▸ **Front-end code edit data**
- Opening Delimiter -
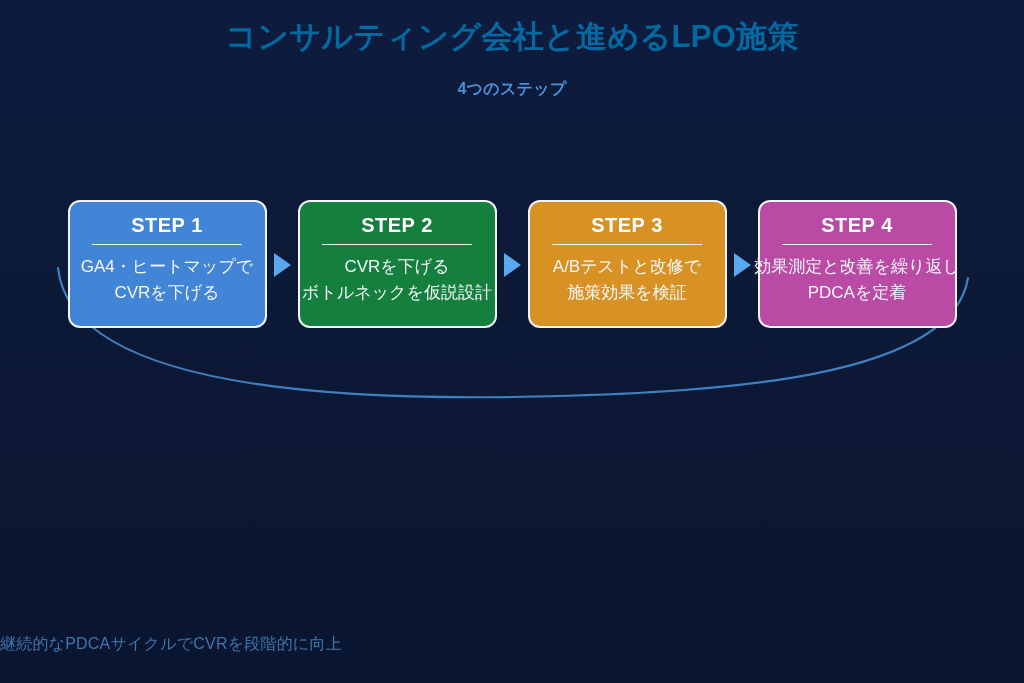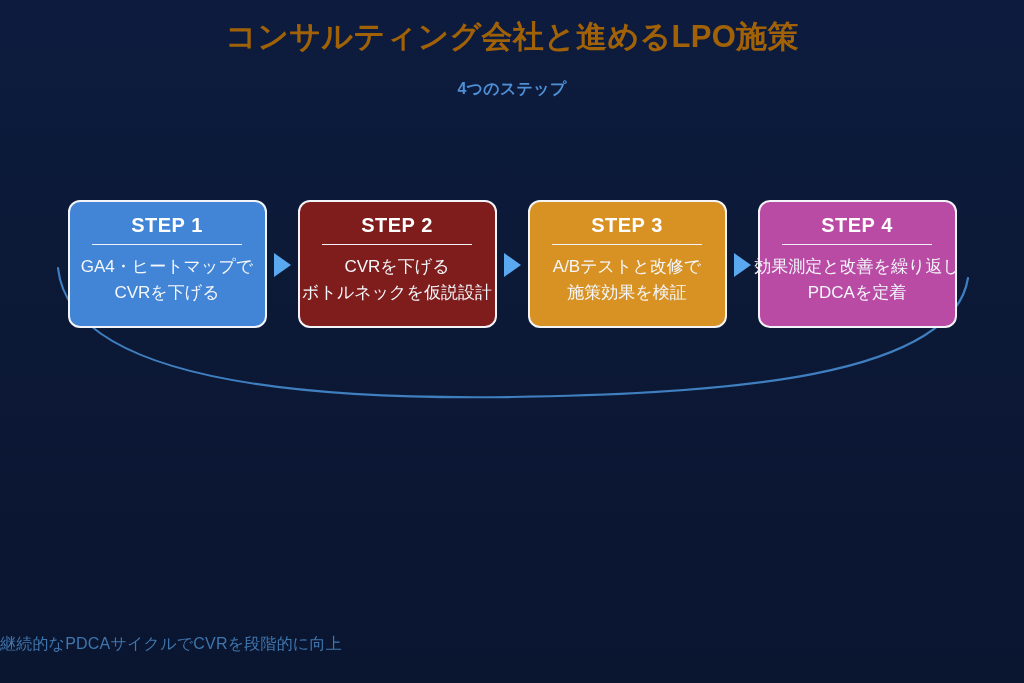--- a/index.html
+++ b/index.html
@@ -24,21 +24,21 @@
     top: 18px;
     left: 0;
     width: 100%;
     text-align: center;
     pointer-events: none;
   }
 
   .main-title {
     font-size: 31px;
     font-weight: bold;
-    color: #a16207;
+    color: #0369a1;
     letter-spacing: 0.3px;
     line-height: 1.25;
   }
 
   .sub-title {
     margin-top: 22px;
     font-size: 16px;
     font-weight: bold;
     color: #4f8fd4;
     letter-spacing: 0.3px;
@@ -149,21 +149,21 @@
     <div class="step-title">STEP 1</div>
     <div class="step-rule"></div>
     <div class="step-desc">GA4・ヒートマップで</div>
     <div class="step-desc">CVRを下げる</div>
   </div>
 
   <div class="arrow-gap">
     <div class="arrow-tri"></div>
   </div>
 
-  <div class="step-box" style="background:#7f1d1d">
+  <div class="step-box" style="background:#15803d">
     <div class="step-title">STEP 2</div>
     <div class="step-rule"></div>
     <div class="step-desc">CVRを下げる</div>
     <div class="step-desc">ボトルネックを仮説設計</div>
   </div>
 
   <div class="arrow-gap">
     <div class="arrow-tri"></div>
   </div>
- Closing Delimiter -
▸ **REQUIRED WORK**
Pictures are to be left out; the records above must be repeated word for word.

▸ **RESULT**
--- a/index.html
+++ b/index.html
@@ -24,21 +24,21 @@
     top: 18px;
     left: 0;
     width: 100%;
     text-align: center;
     pointer-events: none;
   }
 
   .main-title {
     font-size: 31px;
     font-weight: bold;
-    color: #a16207;
+    color: #0369a1;
     letter-spacing: 0.3px;
     line-height: 1.25;
   }
 
   .sub-title {
     margin-top: 22px;
     font-size: 16px;
     font-weight: bold;
     color: #4f8fd4;
     letter-spacing: 0.3px;
@@ -149,21 +149,21 @@
     <div class="step-title">STEP 1</div>
     <div class="step-rule"></div>
     <div class="step-desc">GA4・ヒートマップで</div>
     <div class="step-desc">CVRを下げる</div>
   </div>
 
   <div class="arrow-gap">
     <div class="arrow-tri"></div>
   </div>
 
-  <div class="step-box" style="background:#7f1d1d">
+  <div class="step-box" style="background:#15803d">
     <div class="step-title">STEP 2</div>
     <div class="step-rule"></div>
     <div class="step-desc">CVRを下げる</div>
     <div class="step-desc">ボトルネックを仮説設計</div>
   </div>
 
   <div class="arrow-gap">
     <div class="arrow-tri"></div>
   </div>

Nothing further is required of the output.